Currently Reading: The Pragmatic Programmer

Straight from the programming trenches, The Pragmatic Programmer cuts through the increasing specialization and technicalities of modern software development to examine the core process--taking a requirement and producing working, maintainable code that delights its users. It covers topics ranging from personal responsibility and career development to architectural techniques for keeping your code flexible and easy to adapt and reuse.

Actually, I finished this quickly, before I had a chance to update the blog. Capsule review: Eh.

Not that it isn't interesting, but it suffers from "manifestoitis" - if you already agree with the authors, it's "preaching to the choir"; if you disagree, this is not terribly likely to change your mind.

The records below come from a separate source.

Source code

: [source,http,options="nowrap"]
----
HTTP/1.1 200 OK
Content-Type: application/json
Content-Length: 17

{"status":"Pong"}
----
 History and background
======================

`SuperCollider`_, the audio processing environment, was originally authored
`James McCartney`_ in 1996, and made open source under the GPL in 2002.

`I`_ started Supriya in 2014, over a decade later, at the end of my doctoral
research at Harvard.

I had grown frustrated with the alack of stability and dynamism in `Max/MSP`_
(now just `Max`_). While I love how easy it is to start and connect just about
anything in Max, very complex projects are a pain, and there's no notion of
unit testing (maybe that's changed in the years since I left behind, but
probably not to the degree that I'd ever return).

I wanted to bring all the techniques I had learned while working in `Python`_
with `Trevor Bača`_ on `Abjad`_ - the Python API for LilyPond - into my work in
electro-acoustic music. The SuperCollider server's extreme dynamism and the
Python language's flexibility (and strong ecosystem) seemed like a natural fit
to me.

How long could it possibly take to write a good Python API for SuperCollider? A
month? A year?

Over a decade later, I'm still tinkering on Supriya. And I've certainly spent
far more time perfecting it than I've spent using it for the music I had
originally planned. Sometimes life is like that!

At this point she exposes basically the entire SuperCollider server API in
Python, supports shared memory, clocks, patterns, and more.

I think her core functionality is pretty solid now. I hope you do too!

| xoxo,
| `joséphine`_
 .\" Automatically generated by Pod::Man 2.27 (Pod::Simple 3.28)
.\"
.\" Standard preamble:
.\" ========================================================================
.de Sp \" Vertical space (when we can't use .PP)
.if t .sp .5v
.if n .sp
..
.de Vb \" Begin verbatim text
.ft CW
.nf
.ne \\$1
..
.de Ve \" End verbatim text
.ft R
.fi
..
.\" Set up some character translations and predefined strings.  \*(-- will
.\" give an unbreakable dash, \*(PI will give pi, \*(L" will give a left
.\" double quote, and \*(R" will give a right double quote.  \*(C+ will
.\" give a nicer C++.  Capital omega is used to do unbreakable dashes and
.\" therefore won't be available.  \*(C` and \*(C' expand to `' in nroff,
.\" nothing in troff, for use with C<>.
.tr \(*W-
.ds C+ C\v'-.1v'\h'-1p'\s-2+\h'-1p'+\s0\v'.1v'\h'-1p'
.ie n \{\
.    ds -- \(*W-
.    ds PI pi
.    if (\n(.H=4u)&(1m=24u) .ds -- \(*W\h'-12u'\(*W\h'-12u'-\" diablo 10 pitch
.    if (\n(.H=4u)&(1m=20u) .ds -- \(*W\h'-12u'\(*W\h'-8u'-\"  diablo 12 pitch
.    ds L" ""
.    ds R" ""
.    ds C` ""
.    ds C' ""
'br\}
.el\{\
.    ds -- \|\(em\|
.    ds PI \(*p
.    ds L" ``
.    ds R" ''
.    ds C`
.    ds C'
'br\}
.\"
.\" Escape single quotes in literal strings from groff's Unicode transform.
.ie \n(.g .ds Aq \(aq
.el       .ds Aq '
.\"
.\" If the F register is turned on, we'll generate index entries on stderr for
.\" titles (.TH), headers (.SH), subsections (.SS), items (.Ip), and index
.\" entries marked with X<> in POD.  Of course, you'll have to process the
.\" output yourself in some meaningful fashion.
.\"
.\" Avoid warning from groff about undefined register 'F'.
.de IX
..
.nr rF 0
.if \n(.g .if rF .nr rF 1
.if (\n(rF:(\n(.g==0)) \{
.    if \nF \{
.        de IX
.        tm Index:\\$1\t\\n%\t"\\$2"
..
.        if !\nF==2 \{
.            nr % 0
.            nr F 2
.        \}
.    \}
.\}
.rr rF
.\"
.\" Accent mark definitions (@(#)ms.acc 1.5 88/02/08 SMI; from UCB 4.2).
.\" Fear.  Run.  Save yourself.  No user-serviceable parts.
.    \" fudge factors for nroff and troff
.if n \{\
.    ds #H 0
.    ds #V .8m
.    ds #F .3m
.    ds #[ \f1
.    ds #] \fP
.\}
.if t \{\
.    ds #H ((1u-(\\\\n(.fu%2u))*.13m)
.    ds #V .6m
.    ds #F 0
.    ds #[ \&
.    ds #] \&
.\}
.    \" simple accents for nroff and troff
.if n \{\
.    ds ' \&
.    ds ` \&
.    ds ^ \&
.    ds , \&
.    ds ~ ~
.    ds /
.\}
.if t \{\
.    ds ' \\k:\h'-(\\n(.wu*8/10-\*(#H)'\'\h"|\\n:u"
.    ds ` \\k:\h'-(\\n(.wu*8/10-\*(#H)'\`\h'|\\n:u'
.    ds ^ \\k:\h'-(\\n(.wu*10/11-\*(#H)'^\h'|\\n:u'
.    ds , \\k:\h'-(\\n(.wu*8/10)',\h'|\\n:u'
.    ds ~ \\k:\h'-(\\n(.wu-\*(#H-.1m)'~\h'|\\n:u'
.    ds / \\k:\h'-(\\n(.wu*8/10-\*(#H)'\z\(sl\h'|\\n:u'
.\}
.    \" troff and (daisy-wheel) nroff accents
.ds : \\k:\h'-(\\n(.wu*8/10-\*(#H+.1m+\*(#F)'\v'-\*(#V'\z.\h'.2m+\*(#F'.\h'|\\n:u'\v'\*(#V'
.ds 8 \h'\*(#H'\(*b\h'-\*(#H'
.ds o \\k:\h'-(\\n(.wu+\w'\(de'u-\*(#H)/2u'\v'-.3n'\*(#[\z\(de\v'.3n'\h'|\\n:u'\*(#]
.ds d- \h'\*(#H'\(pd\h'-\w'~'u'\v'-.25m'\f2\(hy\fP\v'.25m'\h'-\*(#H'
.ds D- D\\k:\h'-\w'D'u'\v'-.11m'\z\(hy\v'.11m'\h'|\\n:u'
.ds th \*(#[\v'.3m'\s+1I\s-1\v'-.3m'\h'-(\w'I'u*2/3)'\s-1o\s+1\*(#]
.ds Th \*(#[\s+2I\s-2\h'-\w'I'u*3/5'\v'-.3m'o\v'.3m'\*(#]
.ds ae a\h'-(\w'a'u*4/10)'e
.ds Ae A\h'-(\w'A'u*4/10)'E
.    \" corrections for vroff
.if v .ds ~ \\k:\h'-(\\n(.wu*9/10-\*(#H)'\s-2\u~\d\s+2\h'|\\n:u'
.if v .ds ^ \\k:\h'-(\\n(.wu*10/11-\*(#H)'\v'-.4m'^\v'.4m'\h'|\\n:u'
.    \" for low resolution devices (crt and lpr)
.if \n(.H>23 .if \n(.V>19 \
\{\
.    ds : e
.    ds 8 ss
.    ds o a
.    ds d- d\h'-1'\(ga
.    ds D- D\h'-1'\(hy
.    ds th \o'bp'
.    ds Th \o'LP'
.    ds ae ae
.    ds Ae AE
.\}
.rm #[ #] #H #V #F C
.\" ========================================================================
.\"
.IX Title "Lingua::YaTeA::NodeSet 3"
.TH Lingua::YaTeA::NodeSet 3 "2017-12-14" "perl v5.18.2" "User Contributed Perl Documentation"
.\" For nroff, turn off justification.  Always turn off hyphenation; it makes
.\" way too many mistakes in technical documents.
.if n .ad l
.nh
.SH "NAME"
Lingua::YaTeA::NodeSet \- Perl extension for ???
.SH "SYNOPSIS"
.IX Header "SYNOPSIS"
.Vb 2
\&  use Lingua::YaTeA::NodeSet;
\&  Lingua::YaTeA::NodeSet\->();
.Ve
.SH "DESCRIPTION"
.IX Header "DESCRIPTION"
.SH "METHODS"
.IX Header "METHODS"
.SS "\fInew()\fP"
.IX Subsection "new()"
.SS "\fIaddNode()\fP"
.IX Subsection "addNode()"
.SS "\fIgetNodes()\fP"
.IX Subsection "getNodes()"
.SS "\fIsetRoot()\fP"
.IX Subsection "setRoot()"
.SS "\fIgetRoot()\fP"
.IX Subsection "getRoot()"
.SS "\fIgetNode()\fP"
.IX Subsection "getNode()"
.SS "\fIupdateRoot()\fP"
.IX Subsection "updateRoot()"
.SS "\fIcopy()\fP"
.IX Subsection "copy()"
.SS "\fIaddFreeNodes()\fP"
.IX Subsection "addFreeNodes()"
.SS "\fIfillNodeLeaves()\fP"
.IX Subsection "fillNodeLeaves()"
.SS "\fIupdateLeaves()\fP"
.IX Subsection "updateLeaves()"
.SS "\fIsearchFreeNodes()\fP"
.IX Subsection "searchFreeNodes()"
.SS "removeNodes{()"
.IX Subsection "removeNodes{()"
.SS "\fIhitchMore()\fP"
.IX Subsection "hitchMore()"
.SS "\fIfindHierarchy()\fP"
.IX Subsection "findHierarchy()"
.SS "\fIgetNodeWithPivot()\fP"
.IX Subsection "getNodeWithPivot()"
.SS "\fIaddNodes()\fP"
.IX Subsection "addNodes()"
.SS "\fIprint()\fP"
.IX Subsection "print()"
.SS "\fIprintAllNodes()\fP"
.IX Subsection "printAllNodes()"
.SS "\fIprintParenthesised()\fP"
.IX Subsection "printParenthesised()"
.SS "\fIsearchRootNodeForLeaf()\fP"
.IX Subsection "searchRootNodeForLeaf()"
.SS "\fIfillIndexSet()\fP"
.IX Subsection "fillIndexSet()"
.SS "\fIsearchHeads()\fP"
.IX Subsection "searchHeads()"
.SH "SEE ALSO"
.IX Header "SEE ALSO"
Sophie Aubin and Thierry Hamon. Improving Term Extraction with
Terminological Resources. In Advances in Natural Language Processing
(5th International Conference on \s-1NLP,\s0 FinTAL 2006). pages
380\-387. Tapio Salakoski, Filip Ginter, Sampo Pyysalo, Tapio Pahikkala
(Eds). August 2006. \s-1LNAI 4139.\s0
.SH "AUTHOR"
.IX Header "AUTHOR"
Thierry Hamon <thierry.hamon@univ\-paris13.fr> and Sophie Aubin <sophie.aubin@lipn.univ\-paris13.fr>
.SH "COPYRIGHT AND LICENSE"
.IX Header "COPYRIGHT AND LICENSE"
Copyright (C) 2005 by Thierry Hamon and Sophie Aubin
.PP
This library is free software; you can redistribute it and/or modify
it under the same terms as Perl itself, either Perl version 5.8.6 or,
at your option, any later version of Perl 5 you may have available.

Worse, in some ways, the book's examples frequently lack meaningful specifics, coming across as dogma - the bad kind of dogma. ("Don't be a boiled frog" - okay, but is Doing X being a boiled frog, or Not Doing X?)

Still, all that said, there are people I know who could really benefit from reading this.

Permalink • Posted in: reading, religion, tech stuffComments (3)

Comments:

Chris Dolan Oct 8, 2006

Along more technical lines, I highly recommend Code Complete by Steve McConnell. I've read the first edition twice and found it to be extremely well-written and practical.

It offers real-world advice on implementation tactics, often including statistics from actual research.

Joshua Oct 8, 2006

Thanks! I'll have to check it out, this isn't the first set of good things I've read about Code Complete.

Have you also read The Pragmatic Programmer, then?

Chris Dolan Oct 9, 2006

Have you also read The Pragmatic Programmer, then?

Nope. And with your blasé review, I'll probably skip it.